# Giving it a shot



## tryanything (Jul 27, 2013)

For my second attempt at making liquid soap I'm attempting the glycerin method.  Woohoo!  Got it the pot now.  I'm still going to cook it for longer then the 1.5 hours that is in the soapmaking 101 video but I'm looking forward to this new method.  Last time I made liquid soap I used a recipe from Catherin Failors book and honestly, wasn't happy with the process or results.  We'll see how this batch turns out!


----------



## Chookie2 (Jul 27, 2013)

Good luck, do let us know how it goes.


----------



## savonierre (Jul 28, 2013)

Have fun, I hope it works out perfectly for you..


----------



## tryanything (Jul 28, 2013)

Well, so far so good.  I did the lazy man's method of diluting by just adding the boiling water to the crock pot and letting it sit overnight.  This morning I had a lovely, clear soap.  I reheated the soap, added the FO and then cooled again before bottling.  Looks like the FO caused some slight cloudiness but I'll let them sit a week or so and see if it clears up.  So far feels pretty good and my crockpot was bubbling like crazy when I was washing it so I think it was a success.  Going to wait the full week or so to try it out again.


----------



## MKRainville (Jul 28, 2013)

what FO did you use?  Looks like a nice amber color


----------



## kazmi (Jul 28, 2013)

How long did it take you?  It seems like a lot of work but I've been thinking about trying it since my DH prefers liquid to bar soap.


----------



## heartsong (Jul 28, 2013)

they look wonderful! hope they turn out nicely for you! are they kinda thick or thin in viscosity?


----------



## tryanything (Jul 29, 2013)

MKRanville - I used Green Clove & Aloe from Peak.
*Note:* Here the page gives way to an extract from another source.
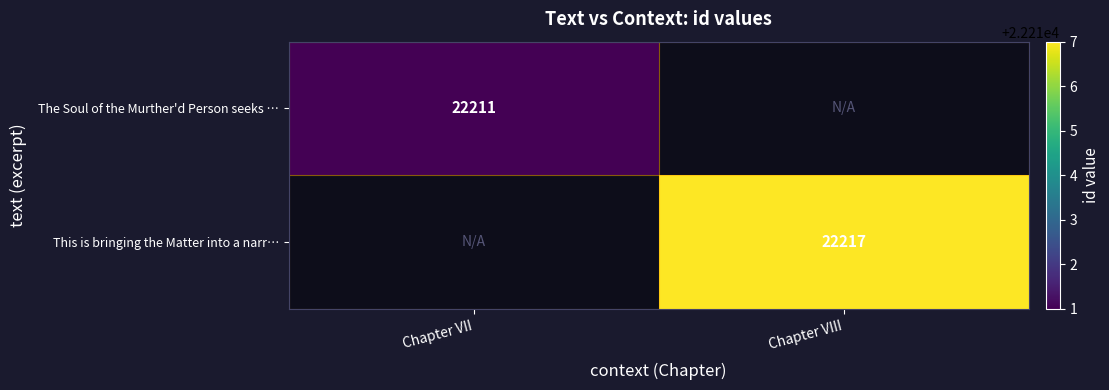

Count the number of categories in the chart.

2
Kazmi - since I did the glycerin method it actually went pretty quickly.  I heated the glycerin up to about 215 (that didn't take very long), slowly added the KOH until it dissolved.  Then added the lye/glycerin to the oils that had been heating in the crockpot.  Since I didn't use any hard oils nothing had to be melted, just warmed a bit.  Once I added the lye it was only maybe 15 minutes before it traced and reached the vasoline stage.  I let it cook for three hours, stirring occasionally just to be sure it was well cooked, then tested.  It tested clear so I added the dilute water to the warm crockpot and let it sit overnight.  Next morning - nice pretty amber soap!  It clouded a bit the second I added the FO.  I'm hoping it clears up but even if it doesn't it doesn't look too bad.  It is a bit time consuming in that I was checking on it as it cooked in the evening and the next morning when I re-heated it to get the last little bits of paste to dissolve and add the FO, but this method went a lot faster then the first time I tried to make liquid soap!


----------



## tryanything (Jul 29, 2013)

Heartsong - Not really thin and not really thick.  Nice soap consistency if that makes sense.  It runs but not like water.  Next time I might add some salt to thicken it up a bit but since half of these are going to end up in pump bottles for hand soap I don't think it's a problem.  Would have been nice to have a bit thicker for body wash but it'll still work.  It bubbles okay (it is high OO so not crazy) and smells good.  Feels great even after 1 day!  I plan on letting them sit a week or two to sequester then putting the pumps in.


----------